Nihilists! Fuck me. I mean, say what you like about the tenets of National Socialism, Dude, at least it's an ethos. -- Walter Sobchak in The Big Lebowski

But I remember well the drama of earlier days and years and decades the tear gas and the helicopters and the radicals and the psychedelics and the war and the draft and peace symbols and the love and the spirit and the dreams. Oh the dreams of possibility. The progress. Incremental. The assassinations and the government scandals and the cover ups and the exposes. The due diligence and the determination and the belief in better and the struggle. Always the struggle. We were (are?) always trying to make a better place and better world for future generations those dashing young sensations. And we created and felt important and maybe we really were.
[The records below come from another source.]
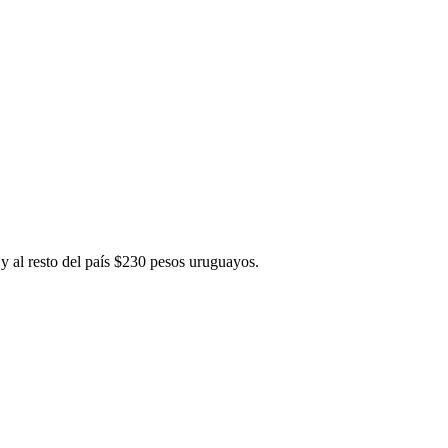
y al resto del país $230 pesos uruguayos.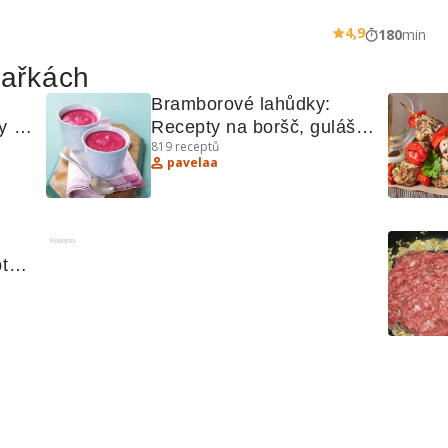
4,9
180
min
hařkách
Bramborové lahůdky: 
 a 
Recepty na boršč, guláš, 
819
receptů
a další!
pavelaa
Reklama
ty s 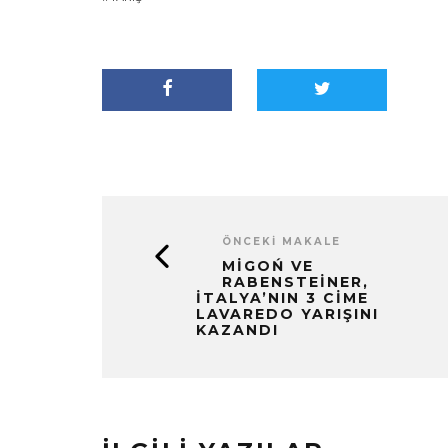
ÖNCEKI MAKALE
MIGOŃ VE
RABENSTEINER,
İTALYA’NIN 3 CIME
LAVAREDO YARIŞINI
KAZANDI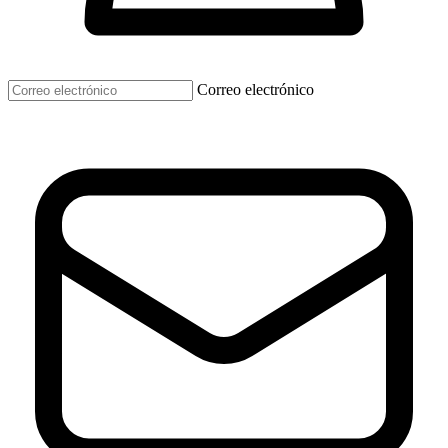
Correo electrónico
So where are we here. A brain that is the dead zone. A dead zone that is a brain. A life teetering on the edges of writing 1,000 words a day and ignoring the catechisms. Oh heavenly mother — or — oh earthly one, give us this day our daily dread and forewarn us of our trespassing and traipsing and lead us not into temptation unless it happens to be the tall brunette with…no that’s not right. Nothing like that ever is. And me a married man. Happily I might add. How did I get to this point? Was it the bus or the train or the rickshaw or my own two feet? Some feat. But somehow I lurk here among you and we all might as well get used to it. Especially me. The rest of you lot seem to be doing all right. But is that just an illusion?  Confusion in profusion. Messing with my own mind like playing with fire. The unlit kind. Benign. My tumorous humorous life. All taps and jigs and swirls and say I wonder what’s on TV?






1 comment:

Unknown said...

sitting alone little sleep last night but that doesn't matter since we are in a stay in mode as the pandemic 2020 covid19 sweeps our world. my birthday was a week ago adding to those '60s 1 2 and 3 was 1957 so long ago? I see the automobile of that year is held in praise that gorgeous chevy bel air but its people from that time are less noticed on the street despite the money spent on creams. thinking much too deep I put into google what I was feeling and they sent me here. How well they know me. I see what connected me to you as I reference that same song from Mr. Young ...I wonder if Pink Floyd came to mind at my reference to music as they rightful do where google would have placed me, maybe the dark side of the moon? I'm ok, I enjoyed your streams I've got it down I'm not too worried for I have become so comfortably numb. I hope you and those you love get through this nightmare of time that I thought would only be of a movie I have watched and not in the actual history of my time ... what a bitch.